Using awk to extract information from vcf file

Question

I have a file with millions of lines like the following:

chr1    18217866        .       T       A       52.2409 .       AB=0;ABP=0;AC=2;AF=0;AN=2;AO=2;CIGAR=1X;DP=2;DPB=2;DPRA=0;EPP=7.35324;EPPR=0;GTI=0;LEN=1;MEANALT=1;MQM=60;MQMR=0;NS=1;NUMALT=1;ODDS=7.37776;PAIRED=0;PAIREDR=0;PAO=0;PQA=0;PQR=0;PRO=0;QA=74;QR=0;RO=0;RPP=7.35324;RPPR=0;RUN=1;SAF=2;SAP=7.35324;SAR=0;SRF=0;SRP=0;SRR=0;TYPE=snp      GT:DP:RO:QR:AO:QA:GL    1/1:2:0:0:2:74:-7.03,-0.60206,0

And I am trying to find all of the lines that match a given number in the second column where AF=0 like so:

grep '1821786*' file.vcf | cut -f 8 | awk -F \; '$4 == 0 {print $4}' | wc -l

The problem with this is that:

grep '1821786*' file.vcf | cut -f 8 |

prints : AF=0 so that this is not ever matched by the comparison of $4 == 0 in the awk statement.
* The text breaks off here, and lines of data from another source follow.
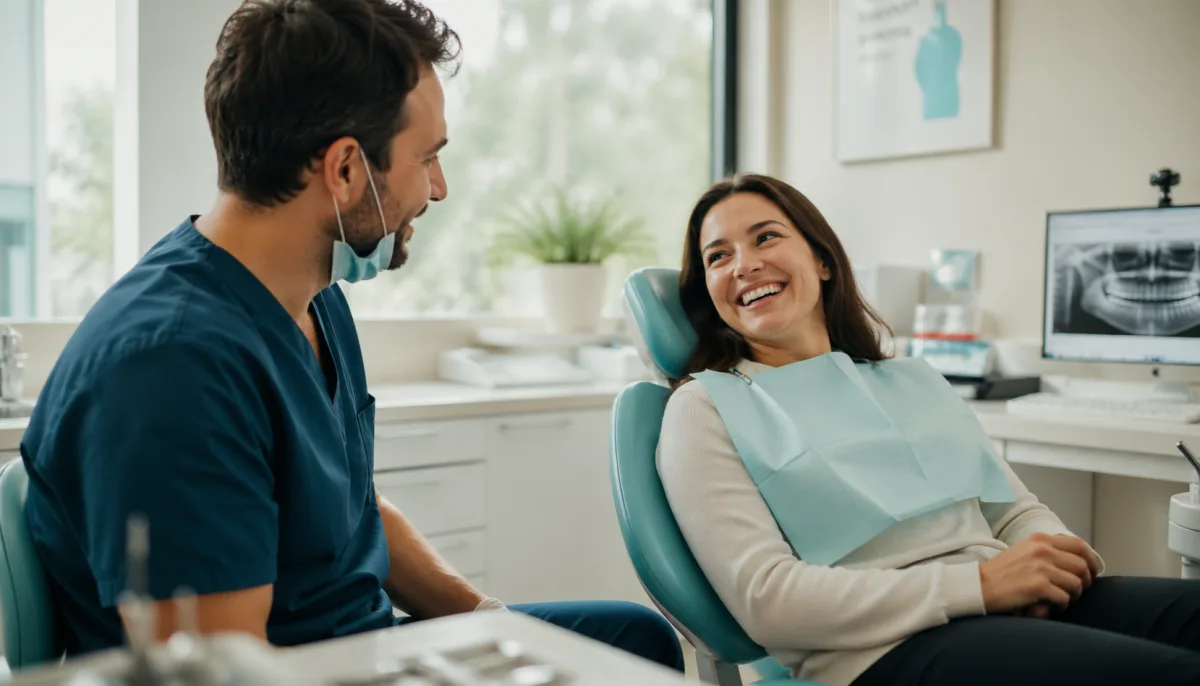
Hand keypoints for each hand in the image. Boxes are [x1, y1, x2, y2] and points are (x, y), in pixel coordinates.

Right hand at [979, 533, 1096, 614]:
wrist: (978, 586)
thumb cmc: (1001, 573)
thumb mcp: (1024, 551)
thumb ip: (1047, 551)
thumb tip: (1078, 561)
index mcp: (1039, 539)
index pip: (1079, 545)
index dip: (1092, 560)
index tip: (1093, 572)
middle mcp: (1042, 550)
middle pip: (1082, 565)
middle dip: (1085, 581)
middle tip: (1076, 590)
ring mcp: (1040, 567)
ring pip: (1077, 583)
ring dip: (1073, 595)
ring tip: (1060, 598)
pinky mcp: (1038, 586)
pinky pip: (1064, 598)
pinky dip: (1061, 604)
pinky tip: (1050, 605)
Is there a way to strip off the AF= so that the awk statement will match 0 in the 4th column?

Answer 1

It can all be done in single awk and with much more accuracy:

awk -F '[;[:blank:]]+' '$2 ~ /^1821786/ && $11 == "AF=0"{++n} END{print n}' file.vcf

-F '[;[:blank:]]+' sets input field separator as a semi-colon or a space/tab.

Answer 2

Actually it looks like awk has a substitution function that is useful here:

grep '1821786*' file.vcf | cut -f 8 | awk -F \; '{sub(/AF=/,"")} $4 ==0 {print $4}' | wc -l

This can then be used on any of the other info in vcf files as needed.